Dengan demikian orang lanjut usia harus menyesuaikan diri kembali dengan ketidak berdayaannya. Kemunduran fisik ditandai dengan beberapa serangan penyakit seperti gangguan pada sirkulasi darah, persendian, sistem pernafasan, neurologik, metabolik, neoplasma dan mental. Sehingga keluhan yang sering terjadi adalah mudah letih, mudah lupa, gangguan saluran pencernaan, saluran kencing, fungsi indra dan menurunnya konsentrasi. Hal ini sesuai dengan pendapat Gallo (1998) mengatakan untuk menkaji fisik pada orang lanjut usia harus dipertimbangkan keberadaannya seperti menurunnya pendengaran, penglihatan, gerakan yang terbatas, dan waktu respon yang lamban.

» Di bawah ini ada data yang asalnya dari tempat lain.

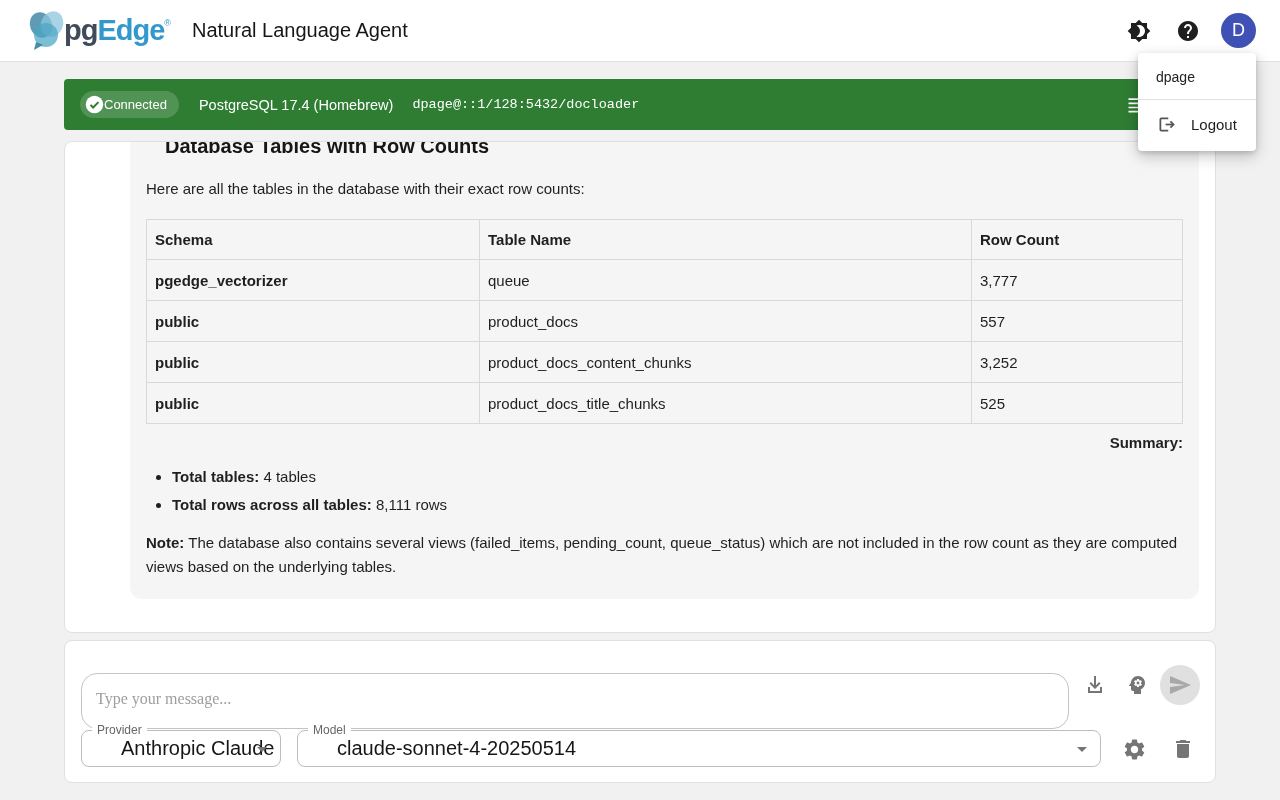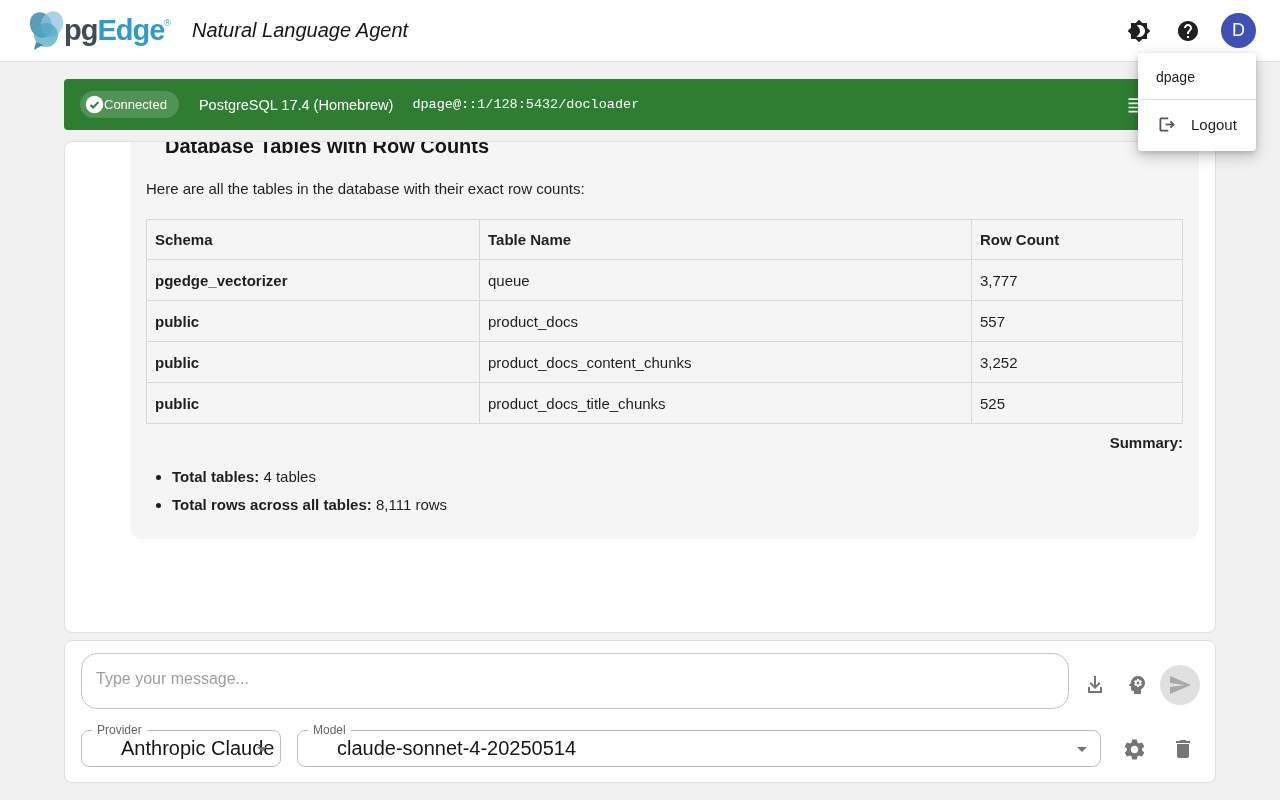--- a/index.html
+++ b/index.html
@@ -15,21 +15,21 @@
   .header {
     position: absolute; left: 0; top: 0; width: 1280px; height: 62px;
     background: #ffffff; border-bottom: 1px solid #e2e2e2;
     display: flex; align-items: center; padding: 0 24px;
   }
   .logo { display: flex; align-items: center; }
   .logo-word { font-size: 29px; font-weight: 700; letter-spacing: -1px; margin-left: -6px; }
   .logo-pg { color: #3f4a5a; }
   .logo-edge { color: #3399cc; }
   .logo-reg { font-size: 9px; color: #3399cc; vertical-align: 14px; font-weight: 400; }
-  .app-title { font-size: 20px; color: #161616; margin-left: 22px; font-weight: 400; font-style: italic; }
+  .app-title { font-size: 20px; color: #161616; margin-left: 22px; font-weight: 400; }
   .header-spacer { flex: 1; }
   .icon-btn {
     width: 36px; height: 36px; border: none; background: transparent;
     display: flex; align-items: center; justify-content: center;
     cursor: pointer; border-radius: 50%;
   }
   .header .icon-btn { margin-left: 13px; }
   .avatar {
     width: 35px; height: 35px; border-radius: 50%; background: #3f51b5;
     color: #fff; font-size: 18px; display: flex; align-items: center;
@@ -83,23 +83,23 @@
   .msg-bullets li { line-height: 28px; }
   .msg-note { margin-top: 12px; line-height: 24px; }
   .b { font-weight: 700; }
 
   
   .composer {
     position: absolute; left: 64px; top: 640px; width: 1152px; height: 143px;
     background: #fff; border: 1px solid #e0e0e0; border-radius: 8px;
   }
   .composer textarea {
-    position: absolute; left: 16px; top: 12px; width: 988px; height: 56px;
+    position: absolute; left: 16px; top: 32px; width: 988px; height: 56px;
     border: 1px solid #c4c4c4; border-radius: 16px; resize: none;
-    font-family: Liberation Sans, sans-serif; font-size: 16px;
+    font-family: Liberation Serif, serif; font-size: 16px;
     padding: 16px 14px; color: #1f1f1f; outline: none;
   }
   .composer textarea::placeholder { color: #9e9e9e; }
   .tool-btn { position: absolute; width: 32px; height: 32px; top: 28px; }
   .send-btn {
     position: absolute; left: 1095px; top: 24px; width: 40px; height: 40px;
     border-radius: 50%; background: #e0e0e0; border: none;
     display: flex; align-items: center; justify-content: center; cursor: default;
   }
   .select-box {
@@ -212,20 +212,21 @@
           <td>525</td>
         </tr>
       </tbody>
     </table>
 
     <p class="msg-summary">Summary:</p>
     <ul class="msg-bullets">
       <li><span class="b">Total tables:</span><span> 4 tables</span></li>
       <li><span class="b">Total rows across all tables:</span><span> 8,111 rows</span></li>
     </ul>
+    <p class="msg-note"><span class="b">Note:</span><span> The database also contains several views (failed_items, pending_count, queue_status) which are not included in the row count as they are computed views based on the underlying tables.</span></p>
   </div>
 </div>
 
 <div class="composer">
   <textarea placeholder="Type your message..." style=""></textarea>
 
   <button class="icon-btn tool-btn" style="left:1014px;">
     <svg width="24" height="24" viewBox="0 0 24 24" fill="#757575">
       <path d="M12 16l-5.5-5.5 1.42-1.42L11 12.17V3h2v9.17l3.08-3.09 1.42 1.42L12 16z"></path>
       <path d="M5 18h14v2H5z"></path>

Kesehatan fisik orang lanjut usia sangat berpengaruh terhadap aktivitas sehari- hari karena tingkat kesehatan mengalami perubahan yang bersifat sangat umum seperti waktu respon yang lambat yang menyebabkan lanjut usia kurang percaya diri sehingga mereka tergantung pada orang lain. Hal ini disebabkan kemampuan motorik, termasuk perubahan kekuatan fisik dan kecepatan dalam bergerak, bertambahnya waktu yang diperlukan untuk belajar ketrampilan, konsep dan prinsip baru dan ada kecenderungan sikapnya menjadi canggung dan kikuk (Hurlock, 2004).

Penurunan kondisi fisik lanjut usia berpengaruh pada kondisi psikis Dengan berubahnya penampilan, menurunnya fungsi panca indra menyebabkan lanjut usia

merasa rendah diri, mudah tersinggung dan merasa tidak berguna lagi. Kondisi kesehatan mental lanjut usia menunjukkan bahwa pada umumnya lanjut usia di daerah tersebut tidak mampu melakukan aktivitas sehari-hari. Lansia merasa tidak senang dan bahagia dalam masa tuanya, karena berbagai kebutuhan hidup dasar tidak terpenuhi, dan merasa sangat sedih, sangat khawatir terhadap keadaan lingkungannya.